In sum, all these changes create “a whole host of implications in terms of how we conduct our training and education, how we adjust our doctrine and the techniques and procedures for employing these capabilities, how we do our leader development, how we may need to shift or adjust our organizational structure, what types of facilities will be required to accommodate and maintain this equipment. And we’re working our way through implementation for each one of these recommendations across that spectrum of considerations,” Wortman said.
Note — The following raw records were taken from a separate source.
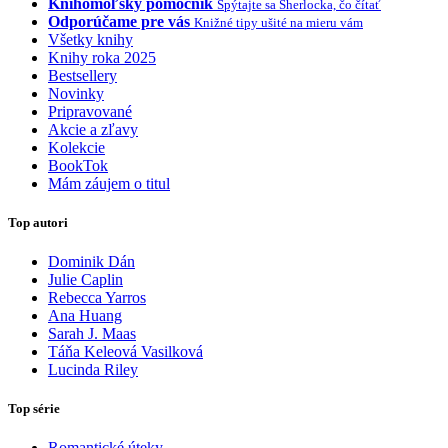
Knihomoľský pomocník
Spýtajte sa Sherlocka, čo čítať
Odporúčame pre vás
Knižné tipy ušité na mieru vám
Všetky knihy
Knihy roka 2025
Bestsellery
Novinky
Pripravované
Akcie a zľavy
Kolekcie
BookTok
Mám záujem o titul
Top autori
Dominik Dán
Julie Caplin
Rebecca Yarros
Ana Huang
Sarah J. Maas
Táňa Keleová Vasilková
Lucinda Riley
Top série
Romantické úteky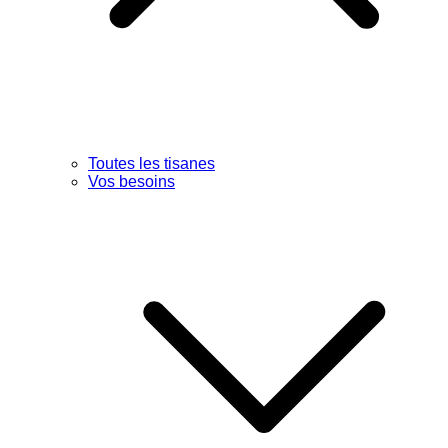
Toutes les tisanes
Vos besoins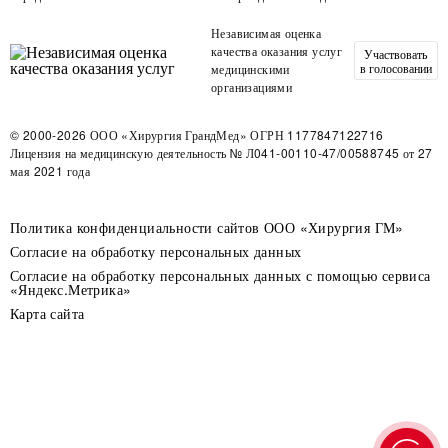
Независимая оценка
качества оказания услуг
Участвовать
в голосовании
медицинскими
организациями
© 2000-2026
ООО «Хирургия ГрандМед»
ОГРН 1177847122716
Лицензия на медицинскую деятельность
№ Л041-00110-47/00588745 от 27
мая 2021 года
Политика конфиденциальности сайтов ООО «Хирургия ГМ»
Согласие на обработку персональных данных
Согласие на обработку персональных данных с помощью сервиса
«Яндекс.Метрика»
Карта сайта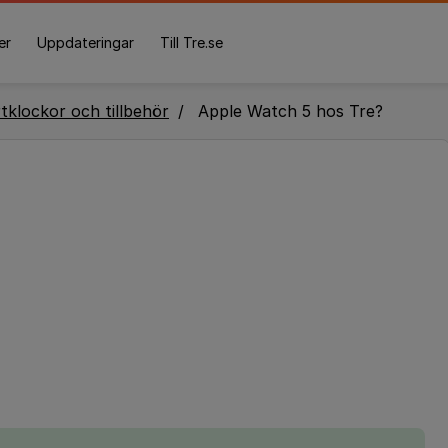
er
Uppdateringar
Till Tre.se
tklockor och tillbehör
Apple Watch 5 hos Tre?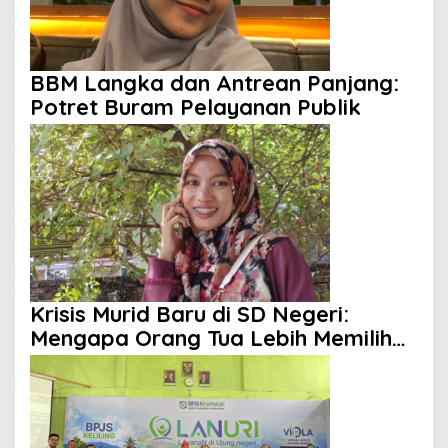
BBM Langka dan Antrean Panjang:
Potret Buram Pelayanan Publik
Krisis Murid Baru di SD Negeri:
Mengapa Orang Tua Lebih Memilih
Sekolah Swasta?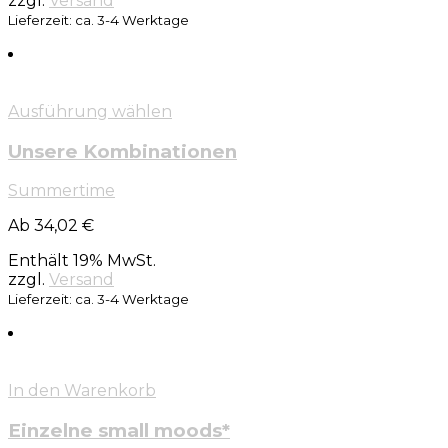
zzgl.
Versand
Lieferzeit: ca. 3-4 Werktage
Ausführung wählen
Unsere Kombinationen
Summertime
Ab 34,02 €
Enthält 19% MwSt.
zzgl.
Versand
Lieferzeit: ca. 3-4 Werktage
In den Warenkorb
Einzelne small moods*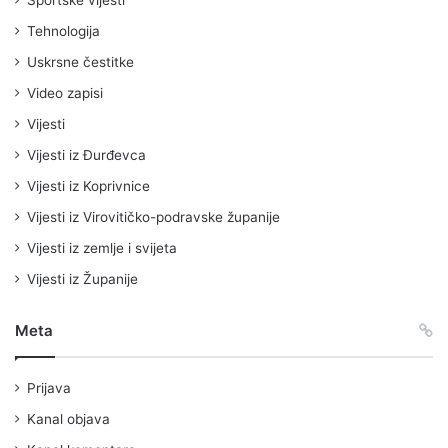
Tehnologija
Uskrsne čestitke
Video zapisi
Vijesti
Vijesti iz Đurđevca
Vijesti iz Koprivnice
Vijesti iz Virovitičko-podravske županije
Vijesti iz zemlje i svijeta
Vijesti iz Županije
Meta
Prijava
Kanal objava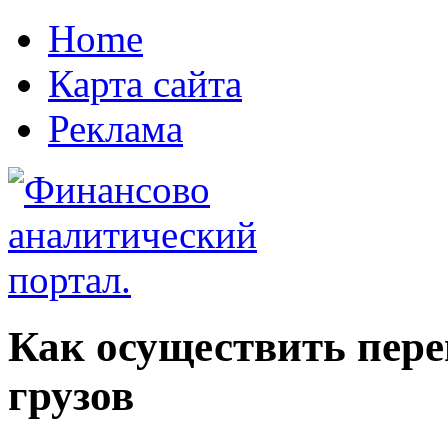
Home
Карта сайта
Реклама
Как осуществить пере
грузов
The infantry battalion portion of Sea Dragon has concluded, but this fiscal year the Marines are taking on hybrid logistics with a similar year-long experiment with two logistics battalions from 2nd Marine Logistics Group. The experimentation will include additive manufacturing, unmanned logistics distribution and “sense and respond” logistics. In FY 2019 the service will tackle information environment operations such as electronic warfare, cyber and military deception.
“What Sea Dragon is all about is, this is an enduring and continuous program that we use to study the operating environment, drive the development of technology that’s relevant to our most important capability gaps, develop concepts around that technology, wargame the concepts to refine them, and then ultimately hand it off for live force experimentation; and inside of that live force experimentation that we harvest the lessons learned, the perspectives of the operating forces, and we identify the most promising capabilities that we can get into rapid prototyping and, if appropriate, rapid acquisition,” Wortman said of the experimentation program.